本申请在卷积神经网络对图像进行目标识别得到边界框信息后,先将边界框信息存储至并行处理芯片的RAM中,利用并行处理芯片能够并行流水处理计算任务的特性,对所有的边界框信息执行基于非极大值抑制算法的局部最大搜索操作,得到预设数量的待输出边界框。在得到待输出边界框后,将待输出边界框的边界框信息传输至中央处理器CPU中,由CPU输出图像检测结果。上述过程利用并行处理芯片实现非极大值抑制算法NMS的计算,将经过局部最大搜索操作后的待输出边界框的边界框信息传输至CPU,相对于相关技术中将所有边界框位置信息传输至CPU的方案,本申请的方案能够减少图像目标检测过程中并行处理芯片与CPU的通信数据量,提高图像目标检测的效率。本申请同时还提供了一种图像目标检测系统、一种电子设备和一种存储介质,具有上述有益效果,在此不再赘述。
附图说明
为了更清楚地说明本申请实施例,下面将对实施例中所需要使用的附图做简单的介绍,显而易见地,下面描述中的附图仅仅是本申请的一些实施例,对于本领域普通技术人员来讲,在不付出创造性劳动的前提下,还可以根据这些附图获得其他的附图。
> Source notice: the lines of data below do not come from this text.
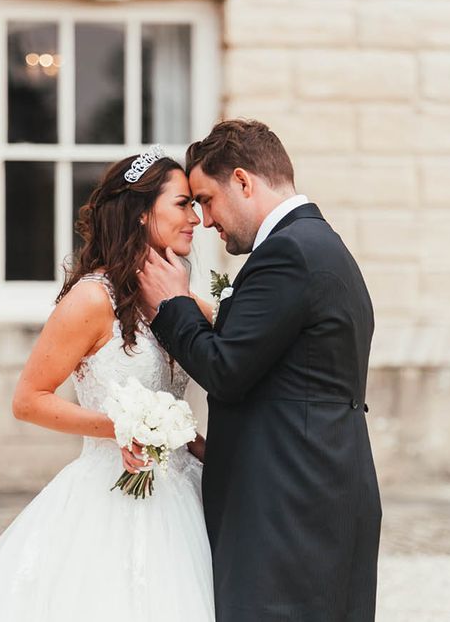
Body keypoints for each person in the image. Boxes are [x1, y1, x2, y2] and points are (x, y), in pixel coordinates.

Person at [0, 147, 215, 621]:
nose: (197, 217)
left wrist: (208, 449)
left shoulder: (186, 303)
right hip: (110, 495)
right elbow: (28, 400)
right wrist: (120, 428)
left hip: (184, 495)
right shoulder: (91, 299)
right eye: (183, 204)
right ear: (142, 212)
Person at [138, 119, 382, 622]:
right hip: (316, 488)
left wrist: (174, 305)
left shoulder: (288, 253)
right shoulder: (317, 242)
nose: (204, 220)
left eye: (205, 199)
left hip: (287, 504)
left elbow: (226, 369)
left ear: (244, 182)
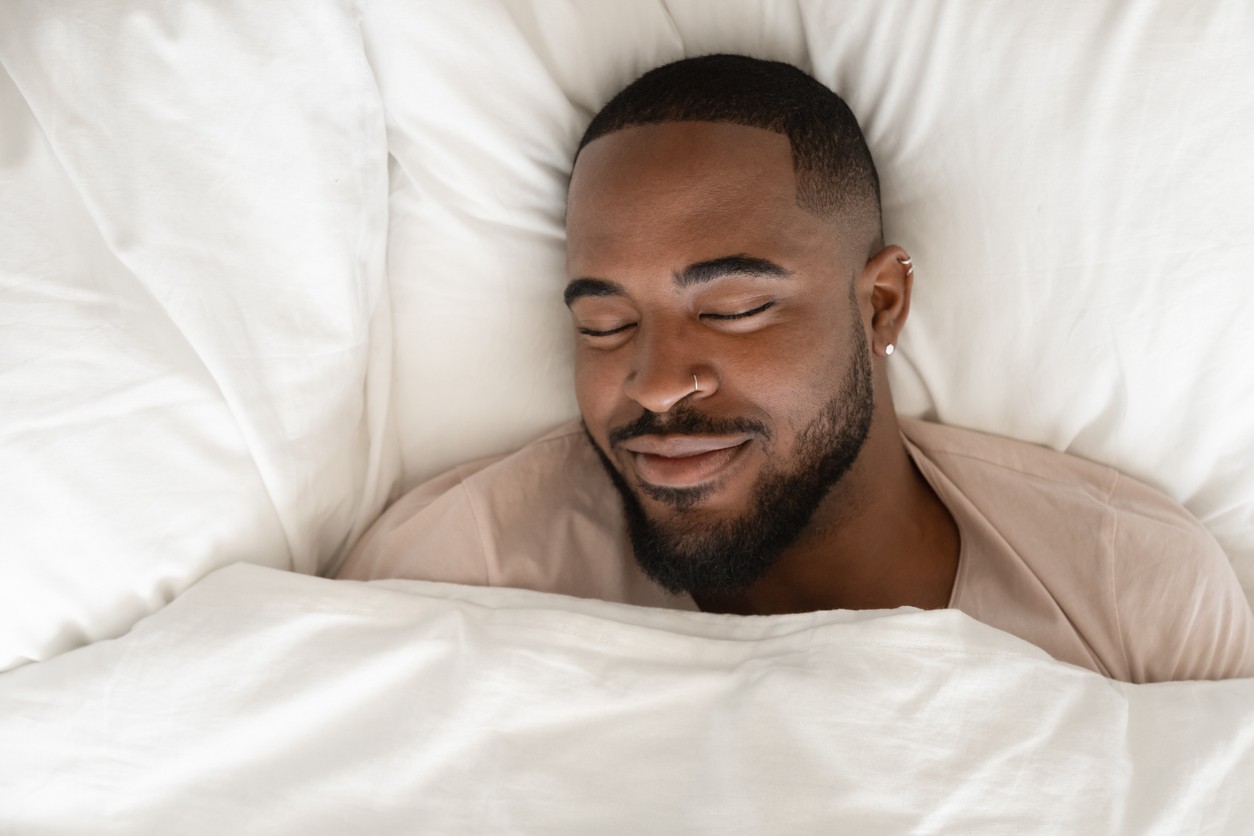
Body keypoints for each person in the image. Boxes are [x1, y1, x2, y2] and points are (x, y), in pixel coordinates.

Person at [337, 54, 1254, 683]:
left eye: (732, 310)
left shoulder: (1132, 591)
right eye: (606, 324)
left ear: (880, 305)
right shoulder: (448, 582)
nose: (655, 385)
图1为本申请实施例所提供的一种图像目标检测方法的流程图;
图2为本申请实施例所提供的一种边界框信息的数据格式示意图;
图3为本申请实施例所提供的一种利用CPU+FPGA异构平台实现NMS计算的流程示意图;
图4为本申请实施例所提供的一种边界框信息排序原理示意图;
图5为本申请实施例所提供的一种FPGA加速NMS算法的原理示意图;
图6为本申请实施例所提供的一种图像目标检测系统的结构示意图。
具体实施方式
为使本申请实施例的目的、技术方案和优点更加清楚,下面将结合本申请实施例中的附图,对本申请实施例中的技术方案进行清楚、完整地描述,显然,所描述的实施例是本申请一部分实施例,而不是全部的实施例。基于本申请中的实施例,本领域普通技术人员在没有做出创造性劳动前提下所获得的所有其他实施例,都属于本申请保护的范围。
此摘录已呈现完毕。